Stadtleben | FLORIAN HOLZER | aus FALTER 16/04 vom 14.04.2004

NEUES LOKAL Ein junger Mann betreibt am Rudolfsplatz seit kurzem das Recycling eines Animierlokals.

Grob geschätzt, könnte man sagen, ist die große Zeit des American-Bar-Revivals in Wien wieder vorbei. Vor sieben oder acht Jahren verging keine Woche, in der nicht einer das Prinzip der schummrigen Theke und der gemischten Liköre neu entdeckt hätte.
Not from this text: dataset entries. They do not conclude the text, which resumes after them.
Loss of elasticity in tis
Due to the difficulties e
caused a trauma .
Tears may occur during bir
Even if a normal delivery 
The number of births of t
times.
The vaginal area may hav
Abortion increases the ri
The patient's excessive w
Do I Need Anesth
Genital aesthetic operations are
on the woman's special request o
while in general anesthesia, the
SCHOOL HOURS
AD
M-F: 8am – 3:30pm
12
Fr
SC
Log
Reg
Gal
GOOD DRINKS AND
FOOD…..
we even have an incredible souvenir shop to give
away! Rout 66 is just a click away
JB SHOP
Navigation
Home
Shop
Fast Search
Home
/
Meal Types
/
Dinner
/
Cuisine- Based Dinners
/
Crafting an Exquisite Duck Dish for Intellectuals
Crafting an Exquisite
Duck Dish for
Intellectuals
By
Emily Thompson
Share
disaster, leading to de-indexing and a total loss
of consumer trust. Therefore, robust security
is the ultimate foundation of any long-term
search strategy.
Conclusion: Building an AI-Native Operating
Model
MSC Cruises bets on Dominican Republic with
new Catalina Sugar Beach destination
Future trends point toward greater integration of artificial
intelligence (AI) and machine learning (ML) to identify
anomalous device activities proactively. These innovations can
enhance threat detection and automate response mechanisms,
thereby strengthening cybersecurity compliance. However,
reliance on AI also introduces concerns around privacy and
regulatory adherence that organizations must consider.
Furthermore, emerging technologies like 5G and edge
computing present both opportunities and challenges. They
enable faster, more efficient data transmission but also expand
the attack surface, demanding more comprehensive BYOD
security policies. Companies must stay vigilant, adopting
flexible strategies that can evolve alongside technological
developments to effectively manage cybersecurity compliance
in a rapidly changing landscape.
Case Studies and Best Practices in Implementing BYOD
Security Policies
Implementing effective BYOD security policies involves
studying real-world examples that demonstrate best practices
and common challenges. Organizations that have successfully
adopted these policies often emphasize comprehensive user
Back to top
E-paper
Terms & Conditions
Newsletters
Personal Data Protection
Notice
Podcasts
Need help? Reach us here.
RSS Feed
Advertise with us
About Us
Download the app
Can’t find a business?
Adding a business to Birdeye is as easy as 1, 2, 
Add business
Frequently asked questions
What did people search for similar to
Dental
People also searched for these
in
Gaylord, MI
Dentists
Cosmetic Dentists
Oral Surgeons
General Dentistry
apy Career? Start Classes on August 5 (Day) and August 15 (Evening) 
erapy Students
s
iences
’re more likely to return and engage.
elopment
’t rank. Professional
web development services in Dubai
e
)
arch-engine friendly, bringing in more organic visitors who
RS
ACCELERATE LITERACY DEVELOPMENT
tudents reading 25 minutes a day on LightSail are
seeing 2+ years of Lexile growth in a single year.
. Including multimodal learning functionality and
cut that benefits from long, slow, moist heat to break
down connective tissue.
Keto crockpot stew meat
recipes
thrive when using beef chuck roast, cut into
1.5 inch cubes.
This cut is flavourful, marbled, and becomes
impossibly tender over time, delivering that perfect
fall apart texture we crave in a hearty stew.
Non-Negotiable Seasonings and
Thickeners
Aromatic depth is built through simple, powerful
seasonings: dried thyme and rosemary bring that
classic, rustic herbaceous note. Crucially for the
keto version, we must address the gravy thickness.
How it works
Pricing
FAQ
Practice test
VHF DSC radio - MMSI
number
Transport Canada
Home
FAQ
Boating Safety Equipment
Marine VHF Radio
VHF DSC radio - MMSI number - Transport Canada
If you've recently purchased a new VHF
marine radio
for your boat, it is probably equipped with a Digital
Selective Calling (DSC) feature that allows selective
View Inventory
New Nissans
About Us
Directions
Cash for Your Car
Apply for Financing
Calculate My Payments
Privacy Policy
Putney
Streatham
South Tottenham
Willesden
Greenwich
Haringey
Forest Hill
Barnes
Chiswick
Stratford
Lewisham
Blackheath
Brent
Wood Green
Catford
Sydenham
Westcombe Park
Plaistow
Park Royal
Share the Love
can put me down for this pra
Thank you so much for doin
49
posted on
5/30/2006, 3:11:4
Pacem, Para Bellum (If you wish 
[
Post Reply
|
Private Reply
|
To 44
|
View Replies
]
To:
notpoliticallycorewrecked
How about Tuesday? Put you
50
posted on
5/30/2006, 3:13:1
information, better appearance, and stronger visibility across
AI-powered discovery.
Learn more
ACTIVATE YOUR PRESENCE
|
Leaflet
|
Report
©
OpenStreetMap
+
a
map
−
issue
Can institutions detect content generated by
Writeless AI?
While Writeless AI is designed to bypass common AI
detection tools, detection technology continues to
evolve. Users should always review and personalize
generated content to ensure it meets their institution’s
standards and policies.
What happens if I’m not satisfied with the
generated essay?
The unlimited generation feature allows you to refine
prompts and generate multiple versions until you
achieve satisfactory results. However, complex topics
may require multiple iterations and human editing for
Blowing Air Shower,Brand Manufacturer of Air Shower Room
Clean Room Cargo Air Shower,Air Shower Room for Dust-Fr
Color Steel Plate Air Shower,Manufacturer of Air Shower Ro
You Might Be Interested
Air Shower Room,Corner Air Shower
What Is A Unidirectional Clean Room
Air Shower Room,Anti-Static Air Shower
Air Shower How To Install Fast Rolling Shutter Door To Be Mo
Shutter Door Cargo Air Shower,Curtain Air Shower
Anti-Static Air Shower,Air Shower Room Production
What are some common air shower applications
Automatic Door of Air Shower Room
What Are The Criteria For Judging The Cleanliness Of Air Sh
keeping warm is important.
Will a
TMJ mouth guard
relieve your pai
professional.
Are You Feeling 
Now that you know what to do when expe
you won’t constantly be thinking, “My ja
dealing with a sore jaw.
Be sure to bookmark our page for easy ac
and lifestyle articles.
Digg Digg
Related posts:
Das führte zu einigen wenigen wirklich schönen und guten Lokalen und zu einer ganzen Menge verzichtbarer Exemplare, bei denen die Atmosphäre nicht passte, die bloß aufgesetzt wirkte und peinlich mit Klischees spielten.

Sei es, dass das Thema ausgereizt ist, sei es, dass die 0,5-Promille-Grenze eine Veränderung des Konsumverhaltens mit sich brachte, sei es, dass das Modell der mediterranen Weinbar den Leuten hier einfach mehr entgegenkommt, die American Bars büßten jedenfalls Zulauf ein. Viele machten zu, einige probierten es mit einer Zweitnutzung als Restaurant, die meisten versanken in der Bedeutungslosigkeit.